Доктор медицины Филиппо Меччио, признанный глава своей партии, был рожден быть трибуном. Прирожденный демагог, он лучше всего чувствовал себя перед толпою, слушающею его речь, хотя бы то была враждебная ему компания самодовольных, сытых мещан. Речи его покоряли рабочую толпу; они зажигали в трудящемся люде живую веру, – и немного стоили в печати. Его жест, его взгляд, его внезапный сарказм – вот от чего дрожали и бледнели его политические враги, вот от чего горели восторгом сердца его единомышленников. Говоря парламенту или толпе, он не вдавался в изысканные утонченности. То, что он говорил, в устах другого могло бы показаться избитым, банальным. Но когда Филиппо Меччио в тысячный раз повторял, что частная собственность на орудия производства должна быть уничтожена, казалось, что в громе и в молнии рождается новый закон, изведенный из трепетно-пламенеющей души человека, который страданиями непостыдной, славной жизни и тяжкими усилиями мысли стяжал познание непреложной истины.
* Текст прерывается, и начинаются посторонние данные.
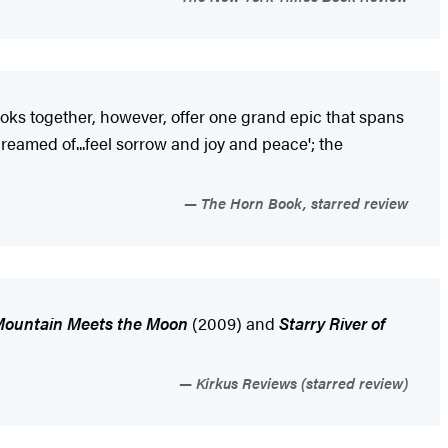
books together, however, offer one grand epic that spans
dreamed of...feel sorrow and joy and peace'; the
The Horn Book, starred review
Mountain Meets the Moon
(2009) and
Starry River of
Kirkus Reviews (starred review)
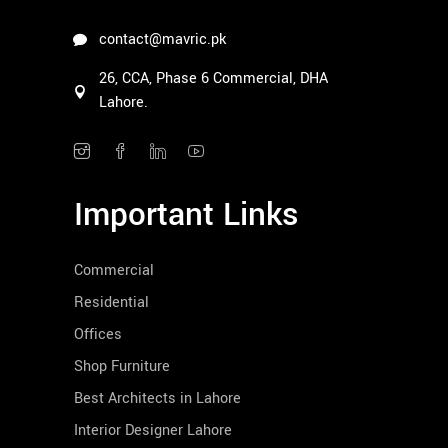
contact@mavric.pk
26, CCA, Phase 6 Commercial, DHA
Lahore.
Important Links
Commercial
Residential
Offices
Shop Furniture
Best Architects in Lahore
Interior Designer Lahore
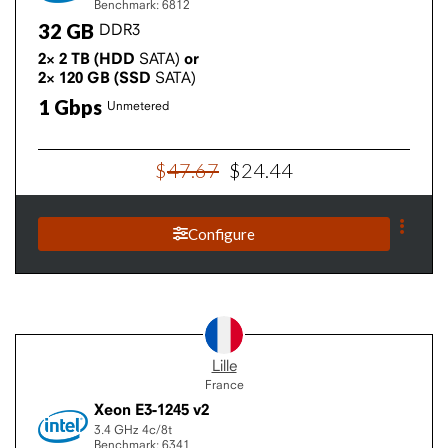
Benchmark: 6812
32
GB
DDR3
2×
2
TB
(HDD
SATA)
or
2×
120
GB
(SSD
SATA)
1
Gbps
Unmetered
$
47
.
67
$
24
.
44
Configure
Lille
France
Xeon E3-1245 v2
3.4 GHz
4c/8t
Benchmark: 6341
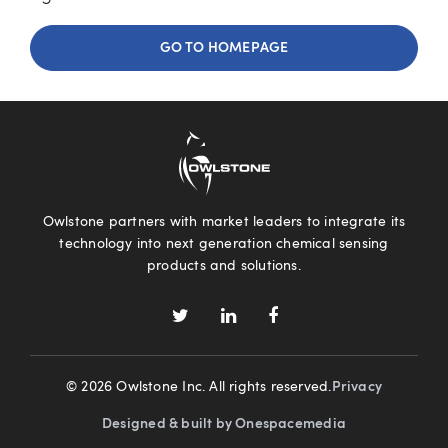
GO TO HOMEPAGE
Owlstone partners with market leaders to integrate its
technology into next generation chemical sensing
products and solutions.
© 2026 Owlstone Inc. All rights reserved.
Privacy
Designed & built by Onespacemedia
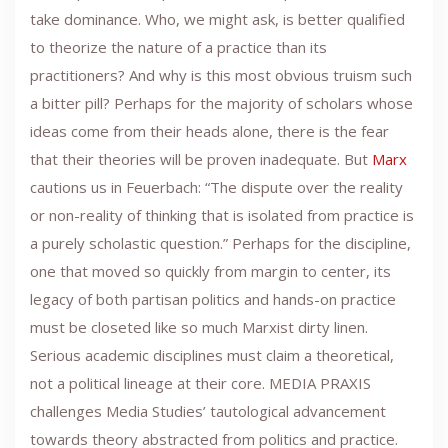
take dominance. Who, we might ask, is better qualified
to theorize the nature of a practice than its
practitioners? And why is this most obvious truism such
a bitter pill? Perhaps for the majority of scholars whose
ideas come from their heads alone, there is the fear
that their theories will be proven inadequate. But
Marx
cautions us in Feuerbach: “The dispute over the reality
or non-reality of thinking that is isolated from practice is
a purely scholastic question.” Perhaps for the discipline,
one that moved so quickly from margin to center, its
legacy of both partisan politics and hands-on practice
must be closeted like so much Marxist dirty linen.
Serious academic disciplines must claim a theoretical,
not a political lineage at their core. MEDIA PRAXIS
challenges Media Studies’ tautological advancement
towards theory abstracted from politics and practice.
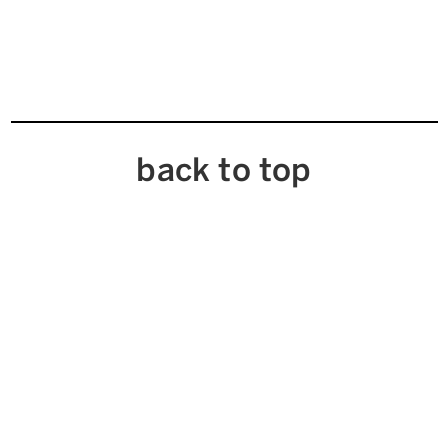
back to top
Филиппо Меччио отличался железным самообладанием. Сегодня утром он говорил на митинге телефонисток и имел бурный успех. С цветами, с восторженными криками провожали его девушки до редакции. Теперь цветы благоухали в стеклянных и глиняных вазах, на столах, на полках, на подоконниках, а Филиппо Меччио был невозмутимо спокоен, точно овация милых девушек нисколько не взволновала его.